EXTRAIT DU DOCUMENT:
= = =

Aux Marquises, les enfants sont parfois séparés très jeunes de leur famille pour continuer leur scolarité. La CTC recommande de retarder cette séparation à l'âge de 14 ans ou après la 5e.
Aux Marquises, les enfants sont parfois séparés très jeunes de leur famille pour continuer leur scolarité. La CTC recommande de retarder cette séparation à l'âge de 14 ans ou après la 5e.
PAPEETE, le 11 décembre 2014. « Le retard scolaire de la Polynésie est l’équivalent d’une génération », indique la chambre territoriale des comptes qui examiné la politique éducative du Pays. Pour y remédier, la chambre préconise d’affecter les meilleurs enseignants dans les écoles où les élèves sont le plus en difficultés.




« Le retard scolaire de la Polynésie est (…) d'environ 20 ans, soit l'équivalent d'une génération », indique la chambre territoriale des comptes (CTC) qui a examiné la politique de l'éducation du Pays à partir de 2004. Son rapport était ce jeudi au programme de la séance des représentants à l’assemblée. « La performance actuelle de la Polynésie est (…), tous bacs confondus, du niveau de celui de la métropole de 1992. » Ainsi, la CTC indique que le taux d'accès au baccalauréat général dans une classe d'âge est d'environ « 16,5 %, soit le niveau métropolitain de 1970 ». Le taux d'accès au bac technologique est d'un niveau comparable 15,5 % alors que le taux d'accès au bac professionnel approche d'un point celui de 2011 en métropole (19%).
Le système scolaire polynésien ne parvient pas à résoudre les difficultés posées par l'inégalité des conditions sociales des élèves. La CTC note ainsi « que la déscolarisation précoce, dès la 5e, touche en majorité les élèves issus de milieux modestes et atteint un niveau quatre fois élevé qu'en métropole ».


• « Les meilleurs profs pour les élèves en difficultés »

Les problèmes de lecture touchent encore beaucoup de nombreux Polynésiens, dont des très jeunes hommes et femmes. Chaque Polynésien de 17 ans doit réaliser des tests lors de la Journée défense et citoyenneté. Il en ressort que le pourcentage de jeunes détectés en difficulté de lecture s'élève à plus de 40 % selon la CTC. En comparaison, en France, DOM compris, 9,6 % des jeunes sont en difficulté de lecture. Pour faire face à ces difficultés, la CTC recommande donc de conforter le socle des connaissances et des compétences « en restaurant les horaires de français et de mathématiques dans les classes primaires ». La CTC souhaite aussi que les enseignants les plus diplômés soient dans les écoles où les élèves ont le plus de besoins. La chambre préconise aussi de mettre en place une langue vivante obligatoire dès le CP.

• Favoriser les classes de 6e et de 5e près du domicile

La séparation entre les élèves et leurs familles et son caractère plus ou moins précoce a un impact sur les résultats scolaires de l'enfant. Aux Marquises, cette séparation peut avoir lieu avant que les enfants soufflent leur dixième bougie. Le plus souvient, cette séparation survient à l'entrée au collège, vers l'âge de 11-13 ans. La CTC propose donc de définir un « âge-cible, en deçà duquel la séparation sera impossible ». « L'âge de 14 ans (ou la fin de la 5e) pourrait servir de référence selon la CTC. A partir de cela, « un nouveau déploiement des classes pourrait dès lors être envisagé et priorisé ».

= = =

TRAVAIL À FAIRE:
Répondez à ces questions sur l'article consacré à l'école en Polynésie :
1. Selon la CTC, quel pourcentage de jeunes Polynésiens sont détectés en difficulté de lecture lors de la Journée défense et citoyenneté ?
2. À quel niveau métropolitain la CTC compare-t-elle le taux d'accès au baccalauréat général ?
3. Quel âge la CTC propose-t-elle comme référence pour la séparation entre les élèves et leur famille ?

LIGNES FOURNIES:
= = =

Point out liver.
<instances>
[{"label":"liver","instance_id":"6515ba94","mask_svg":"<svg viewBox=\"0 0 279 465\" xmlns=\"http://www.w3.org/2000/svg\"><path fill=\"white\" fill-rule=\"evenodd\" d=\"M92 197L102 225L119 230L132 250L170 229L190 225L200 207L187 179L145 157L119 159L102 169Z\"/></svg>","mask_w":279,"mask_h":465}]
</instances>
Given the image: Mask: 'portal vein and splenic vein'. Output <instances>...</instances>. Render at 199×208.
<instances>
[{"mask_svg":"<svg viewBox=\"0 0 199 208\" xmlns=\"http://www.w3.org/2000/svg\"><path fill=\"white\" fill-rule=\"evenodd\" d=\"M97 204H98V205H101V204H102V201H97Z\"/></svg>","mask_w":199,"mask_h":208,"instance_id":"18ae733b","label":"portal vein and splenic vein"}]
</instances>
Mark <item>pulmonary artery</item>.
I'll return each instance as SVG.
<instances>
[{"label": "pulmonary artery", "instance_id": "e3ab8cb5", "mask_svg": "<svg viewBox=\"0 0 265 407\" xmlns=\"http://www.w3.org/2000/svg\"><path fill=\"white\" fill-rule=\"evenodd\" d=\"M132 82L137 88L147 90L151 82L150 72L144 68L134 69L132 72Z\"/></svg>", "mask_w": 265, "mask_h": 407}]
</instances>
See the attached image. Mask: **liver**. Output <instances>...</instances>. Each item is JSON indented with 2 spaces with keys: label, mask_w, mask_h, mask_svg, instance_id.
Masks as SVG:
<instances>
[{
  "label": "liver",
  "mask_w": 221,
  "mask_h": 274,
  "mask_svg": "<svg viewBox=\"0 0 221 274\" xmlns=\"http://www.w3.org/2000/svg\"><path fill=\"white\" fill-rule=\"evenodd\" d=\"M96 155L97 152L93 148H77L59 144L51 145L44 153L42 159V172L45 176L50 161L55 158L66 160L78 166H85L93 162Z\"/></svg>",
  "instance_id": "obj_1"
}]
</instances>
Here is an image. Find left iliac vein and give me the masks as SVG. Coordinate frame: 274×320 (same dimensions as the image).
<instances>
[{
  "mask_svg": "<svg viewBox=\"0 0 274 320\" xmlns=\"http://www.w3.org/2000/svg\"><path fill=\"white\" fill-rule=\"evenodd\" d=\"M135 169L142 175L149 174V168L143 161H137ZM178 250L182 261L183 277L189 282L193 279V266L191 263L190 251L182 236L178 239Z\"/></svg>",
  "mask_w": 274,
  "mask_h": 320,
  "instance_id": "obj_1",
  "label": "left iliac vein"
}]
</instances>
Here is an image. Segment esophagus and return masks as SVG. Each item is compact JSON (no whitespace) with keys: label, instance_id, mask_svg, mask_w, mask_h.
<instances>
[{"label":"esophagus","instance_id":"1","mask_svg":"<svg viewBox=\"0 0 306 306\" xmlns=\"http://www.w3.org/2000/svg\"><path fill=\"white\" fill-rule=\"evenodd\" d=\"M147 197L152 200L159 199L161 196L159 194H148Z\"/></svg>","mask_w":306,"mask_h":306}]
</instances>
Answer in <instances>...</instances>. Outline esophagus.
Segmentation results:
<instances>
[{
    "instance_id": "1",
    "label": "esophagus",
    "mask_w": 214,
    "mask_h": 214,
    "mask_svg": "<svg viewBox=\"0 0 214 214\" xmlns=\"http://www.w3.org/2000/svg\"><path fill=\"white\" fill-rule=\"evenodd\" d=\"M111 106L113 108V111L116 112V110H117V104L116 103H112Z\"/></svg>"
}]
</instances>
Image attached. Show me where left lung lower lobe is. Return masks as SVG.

= = =

TÂCHE ACCOMPLIE:
1. Plus de 40 %.
2. Au niveau métropolitain de 1970 (environ 16,5 %).
3. L'âge de 14 ans, ou la fin de la 5e.